There is incredible potential here to increase transparency in and democratic engagement with Pacific governance. Popular sites like I Paid a Bribe and Wikileaks increase the incentives for public figures to behave honourably in areas normally spared mass scrutiny, and there is brimming opportunity for Pacific Islanders to use the web to militate against public dishonesty and graft.

ICT enables Pacific Islanders to engage in regional and global dialogues, connecting the Pacific with the world and the world with the Pacific. Social media endow the humble foreign researcher with a window into the social dynamics of change in the Pacific, while connecting Pacific Islanders' debates with those taking place in previously remote corners of the globe.

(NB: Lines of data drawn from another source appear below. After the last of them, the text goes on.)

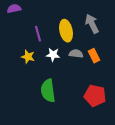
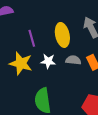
yellow star: (28, 57) -> (21, 63), size x1.5

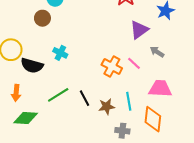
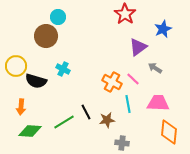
brown circle: (42, 18) -> (46, 36), size x1.5
green line: (58, 95) -> (64, 122), moved
cyan line: (129, 101) -> (128, 104), moved
orange diamond: (153, 119) -> (169, 132), moved

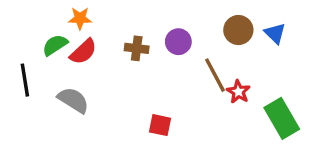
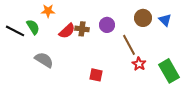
green semicircle: (55, 45) -> (33, 27), turned 91
red semicircle: (83, 52) -> (67, 31), moved
black line: (25, 80) -> (15, 31), moved, turned -54
red star: (238, 92) -> (139, 64), moved

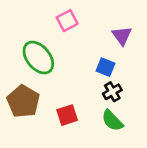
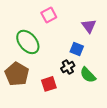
black cross: (112, 92) -> (68, 67), moved
green semicircle: (112, 121) -> (88, 75), moved

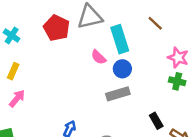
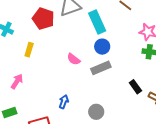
pink semicircle: (99, 57) -> (74, 59), moved
yellow rectangle: (13, 71) -> (29, 50), moved

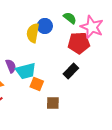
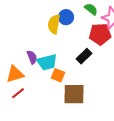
black rectangle: (71, 71) -> (84, 56), moved
brown square: (53, 103) -> (74, 94), size x1.6

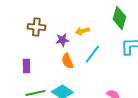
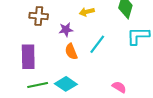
yellow arrow: (82, 31) -> (87, 12), moved
purple rectangle: (26, 66) -> (28, 57), size x1.6

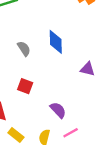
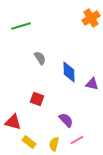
blue diamond: (56, 42) -> (69, 72), moved
gray semicircle: (24, 49) -> (40, 58), moved

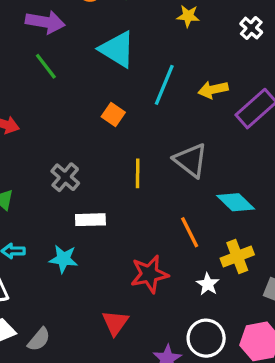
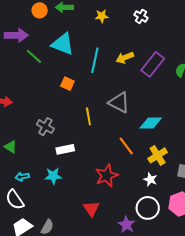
green line: (46, 66) -> (34, 56), moved
cyan diamond: (236, 202) -> (151, 123), turned -35
white star: (208, 284) -> (150, 179), moved

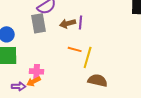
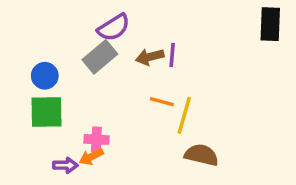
gray rectangle: (39, 23) -> (100, 57), turned 60

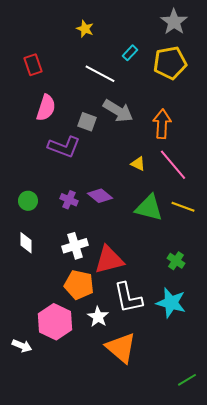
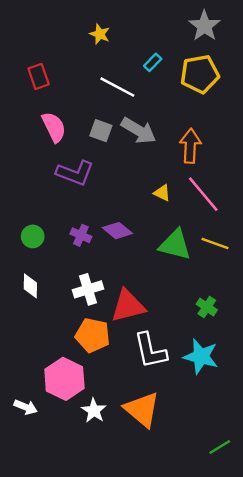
pink semicircle: (46, 108) -> (54, 127), turned -44
gray square: (87, 122) -> (101, 131), moved
white star: (98, 317) -> (94, 411), moved

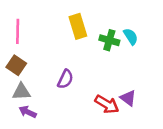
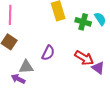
gray triangle: (21, 92) -> (26, 67), moved
red arrow: (107, 104) -> (84, 58), moved

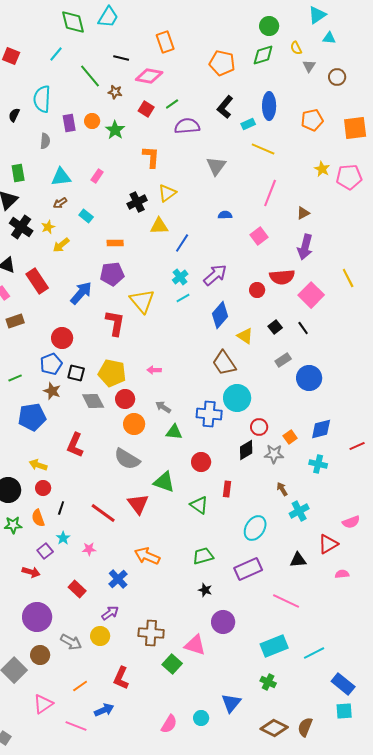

The experiences and insights of emerging economies might prove of immense value to the digital citizens of the Pacific. They may find in Botswana's brand of democracy a recipe for beating the resource curse. Or, India's highly successful IT service export model could point the way to overcoming the growth constraints imposed by geographical isolation.

That ICT also eases the social burden of migration is a fortunate development, given the increasing labour mobility opportunities for workers from the Pacific's job- and foreign-exchange-scarce economies. The US admits a large number of global seasonal workers every year, and NZ has received much acclaim for its RSE Scheme, which reserves 8000 visas a year specifically for Pacific Islanders working in its under-staffed horticulture and viticulture industries.

The result is a win-win solution that Australia has been puzzlingly slow to replicate, given the economic consensus on the massive benefits of immigration and Australia's own much-vaunted bilateral commitment to poverty reduction.